Once you know what security means for your application, then you can start designing around that.

One design practice that doesn't get mentioned as often as it should is Object Capabilities.

Many secure systems need to make authorizing decisions -- should this piece of code be able to access this file or open a socket to that machine.

Access Control Lists are one way to do that -- specify the files that can be accessed. Such systems though require a lot of maintenance overhead. They work for security agencies where people have clearances, and they work for databases where the company deploying the database hires a DB admin. But they work poorly for secure end-user software since the user often has neither the skills nor the inclination to keep lists up to date.

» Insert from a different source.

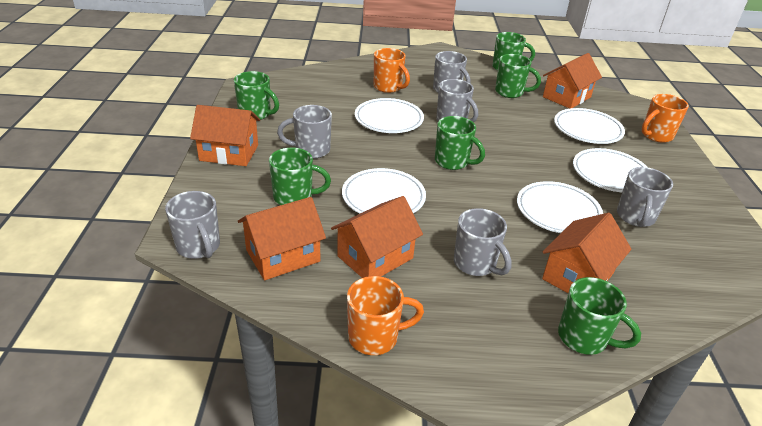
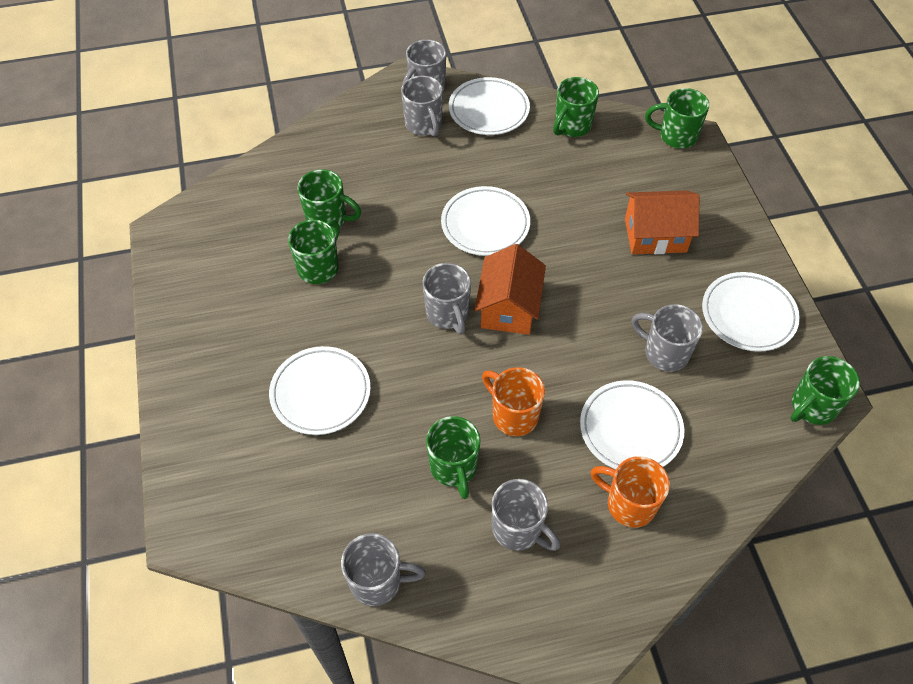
orange house: 5 -> 2
orange mug: 3 -> 2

Object Capabilities solve this problem by piggy-backing access decisions on object references -- by using all the work that programmers already do in well-designed object-oriented systems to minimize the amount of authority any individual piece of code has. See CapDesk for an example of how this works in practice.

DARPA ran a secure systems design experiment called the DARPA Browser project which found that a system designed this way -- although it had the same rate of bugs as other Object Oriented systems -- had a far lower rate of exploitable vulnerabilities. Since the designers followed POLA using object capabilities, it was much harder for attackers to find a way to use a bug to compromise the system.

Mike Samuel
+1. But you didn't put everything in one answer at a time tch tch.
Charlie Martin
A: 

KISS (Keep It Simple, Stupid)

If you need to make a very convoluted and difficult to follow argument as to why your system is secure, then it probably isn't secure.

Formal security designs sometimes refer to a thing called the TCB (Trusted Computing Base). But even an informal design has something like this - the security enforcing part of your code, the part you can't avoid relying on. This needs to be well encapsulated and as simple and small as possible.